When I was young Time had no wings
But ran with the smooth bounty of a stream
Drawn from exhaustless snows, unfathomed springs.
All occupation that I could invent
Stuffed round with idleness, in that space went
Which to no measure yields
But the sundial's bright monotonous content
Or slow-voiced steeples in the darkening fields.

Now I grow old
Time eyes my landmarks. Time, becoming bold
Snarls at my heels.
Unfinished hopes clog in the clock's mad wheels.
Grinning Apollyon stands across my way;
Where is the armour that I should have made,
The fine-drawn weapon of the unafraid?
To work on them I was allowed the day
And lost it in the lethargy of dream.

Anthony Woodhouse

(Mrs. Josephine Langton Woodhouse, 1909 - 1981)

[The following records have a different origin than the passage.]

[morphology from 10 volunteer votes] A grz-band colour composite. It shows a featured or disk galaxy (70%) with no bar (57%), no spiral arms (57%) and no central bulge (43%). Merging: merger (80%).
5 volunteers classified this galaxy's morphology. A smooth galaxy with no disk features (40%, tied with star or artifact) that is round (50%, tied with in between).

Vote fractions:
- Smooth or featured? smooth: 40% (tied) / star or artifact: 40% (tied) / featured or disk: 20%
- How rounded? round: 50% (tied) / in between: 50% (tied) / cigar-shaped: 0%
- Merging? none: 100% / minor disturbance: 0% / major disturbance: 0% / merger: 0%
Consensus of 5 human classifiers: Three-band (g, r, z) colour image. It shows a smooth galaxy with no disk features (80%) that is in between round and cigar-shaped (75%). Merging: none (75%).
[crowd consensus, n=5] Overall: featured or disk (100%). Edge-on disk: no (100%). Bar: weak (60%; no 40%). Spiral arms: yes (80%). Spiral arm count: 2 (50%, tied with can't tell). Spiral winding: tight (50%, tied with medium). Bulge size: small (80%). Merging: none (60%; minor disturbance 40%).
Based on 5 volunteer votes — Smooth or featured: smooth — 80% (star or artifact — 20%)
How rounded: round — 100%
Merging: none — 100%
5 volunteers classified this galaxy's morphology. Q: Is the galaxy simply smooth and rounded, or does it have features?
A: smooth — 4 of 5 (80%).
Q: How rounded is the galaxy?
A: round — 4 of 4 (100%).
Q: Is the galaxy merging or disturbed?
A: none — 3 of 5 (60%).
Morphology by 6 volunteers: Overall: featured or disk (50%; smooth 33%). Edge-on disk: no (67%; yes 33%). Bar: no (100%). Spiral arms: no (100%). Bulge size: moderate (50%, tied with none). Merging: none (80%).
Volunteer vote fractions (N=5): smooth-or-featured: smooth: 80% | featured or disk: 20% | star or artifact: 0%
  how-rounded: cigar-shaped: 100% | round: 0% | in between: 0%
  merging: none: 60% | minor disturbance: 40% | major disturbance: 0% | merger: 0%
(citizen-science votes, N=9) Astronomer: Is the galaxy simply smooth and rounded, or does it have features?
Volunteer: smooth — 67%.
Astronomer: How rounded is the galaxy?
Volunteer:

Anthony Woodhouse was, I suppose it's fair to say, a minor English poet, quoted in essays with titles like "The Stoic Tradition in Modern English Poetry." She did, however, win Oxford's Newdigate Prize, which puts her somewhere up alongside Matthew Arnold and Oscar Wilde, earlier Newdigate winners.

(Since she was also my mum, maybe I'll give her a small node of her own . . .) (M.W)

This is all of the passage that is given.